Try it —
Pictures stay out of the copy. Repeat exactly the lines from the first entry below through the line that contains "is limited to", and nothing beyond.

Task inputs —
-*-*-
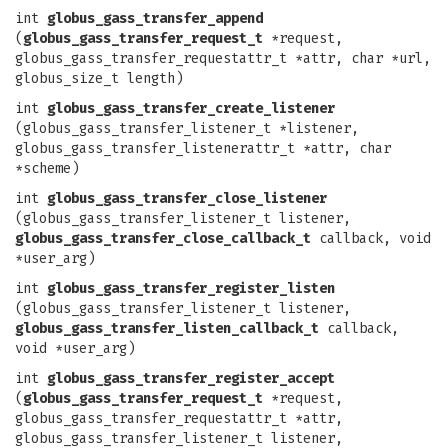
int
globus_gass_transfer_append
(
globus_gass_transfer_request_t
*request,
globus_gass_transfer_requestattr_t *attr, char *url,
globus_size_t length)
int
globus_gass_transfer_create_listener
(globus_gass_transfer_listener_t *listener,
globus_gass_transfer_listenerattr_t *attr, char
*scheme)
int
globus_gass_transfer_close_listener
(globus_gass_transfer_listener_t listener,
globus_gass_transfer_close_callback_t
callback, void
*user_arg)
int
globus_gass_transfer_register_listen
(globus_gass_transfer_listener_t listener,
globus_gass_transfer_listen_callback_t
callback,
void *user_arg)
int
globus_gass_transfer_register_accept
(
globus_gass_transfer_request_t
*request,
globus_gass_transfer_requestattr_t *attr,
globus_gass_transfer_listener_t listener,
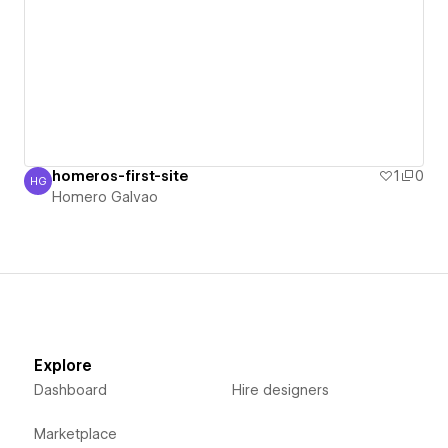
homeros-first-site
1
0
HG
Homero Galvao
Homero Galvao
Explore
Dashboard
Hire designers
Marketplace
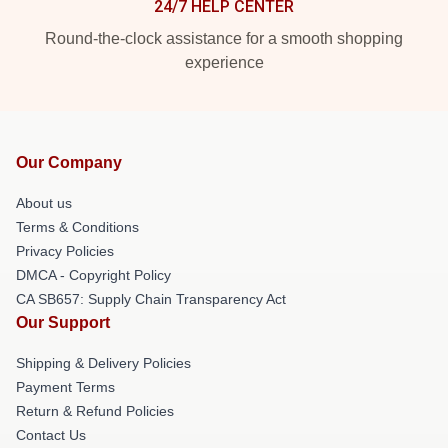
24/7 HELP CENTER
Round-the-clock assistance for a smooth shopping
experience
Our Company
About us
Terms & Conditions
Privacy Policies
DMCA - Copyright Policy
CA SB657: Supply Chain Transparency Act
Our Support
Shipping & Delivery Policies
Payment Terms
Return & Refund Policies
Contact Us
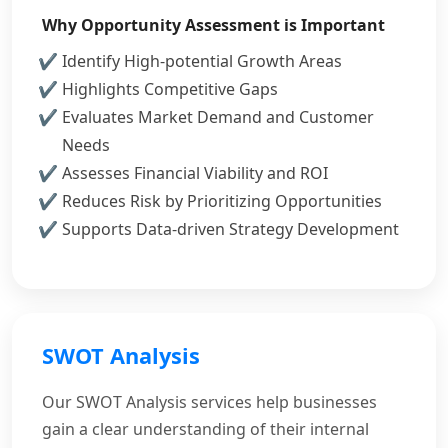
Why Opportunity Assessment is Important
Identify High-potential Growth Areas
Highlights Competitive Gaps
Evaluates Market Demand and Customer
Needs
Assesses Financial Viability and ROI
Reduces Risk by Prioritizing Opportunities
Supports Data-driven Strategy Development
SWOT Analysis
Our SWOT Analysis services help businesses
gain a clear understanding of their internal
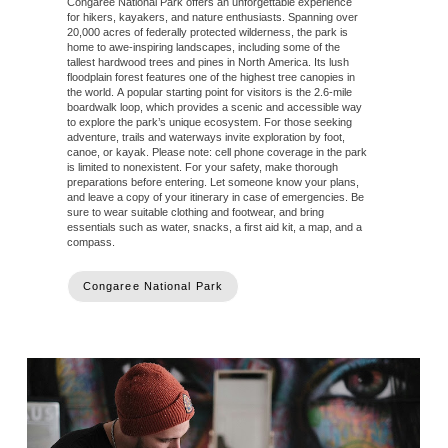
Congaree National Park offers an unforgettable experience
for hikers, kayakers, and nature enthusiasts. Spanning over
20,000 acres of federally protected wilderness, the park is
home to awe-inspiring landscapes, including some of the
tallest hardwood trees and pines in North America. Its lush
floodplain forest features one of the highest tree canopies in
the world. A popular starting point for visitors is the 2.6-mile
boardwalk loop, which provides a scenic and accessible way
to explore the park’s unique ecosystem. For those seeking
adventure, trails and waterways invite exploration by foot,
canoe, or kayak. Please note: cell phone coverage in the park
is limited to nonexistent. For your safety, make thorough
preparations before entering. Let someone know your plans,
and leave a copy of your itinerary in case of emergencies. Be
sure to wear suitable clothing and footwear, and bring
essentials such as water, snacks, a first aid kit, a map, and a
compass.
Congaree National Park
-*-*-
Solution to the exercise —
int
globus_gass_transfer_append
(
globus_gass_transfer_request_t
*request,
globus_gass_transfer_requestattr_t *attr, char *url,
globus_size_t length)
int
globus_gass_transfer_create_listener
(globus_gass_transfer_listener_t *listener,
globus_gass_transfer_listenerattr_t *attr, char
*scheme)
int
globus_gass_transfer_close_listener
(globus_gass_transfer_listener_t listener,
globus_gass_transfer_close_callback_t
callback, void
*user_arg)
int
globus_gass_transfer_register_listen
(globus_gass_transfer_listener_t listener,
globus_gass_transfer_listen_callback_t
callback,
void *user_arg)
int
globus_gass_transfer_register_accept
(
globus_gass_transfer_request_t
*request,
globus_gass_transfer_requestattr_t *attr,
globus_gass_transfer_listener_t listener,
homeros-first-site
1
0
HG
Homero Galvao
Homero Galvao
Explore
Dashboard
Hire designers
Marketplace
24/7 HELP CENTER
Round-the-clock assistance for a smooth shopping
experience
Our Company
About us
Terms & Conditions
Privacy Policies
DMCA - Copyright Policy
CA SB657: Supply Chain Transparency Act
Our Support
Shipping & Delivery Policies
Payment Terms
Return & Refund Policies
Contact Us
Why Opportunity Assessment is Important
Identify High-potential Growth Areas
Highlights Competitive Gaps
Evaluates Market Demand and Customer
Needs
Assesses Financial Viability and ROI
Reduces Risk by Prioritizing Opportunities
Supports Data-driven Strategy Development
SWOT Analysis
Our SWOT Analysis services help businesses
gain a clear understanding of their internal
Congaree National Park offers an unforgettable experience
for hikers, kayakers, and nature enthusiasts. Spanning over
20,000 acres of federally protected wilderness, the park is
home to awe-inspiring landscapes, including some of the
tallest hardwood trees and pines in North America. Its lush
floodplain forest features one of the highest tree canopies in
the world. A popular starting point for visitors is the 2.6-mile
boardwalk loop, which provides a scenic and accessible way
to explore the park’s unique ecosystem. For those seeking
adventure, trails and waterways invite exploration by foot,
canoe, or kayak. Please note: cell phone coverage in the park
is limited to nonexistent. For your safety, make thorough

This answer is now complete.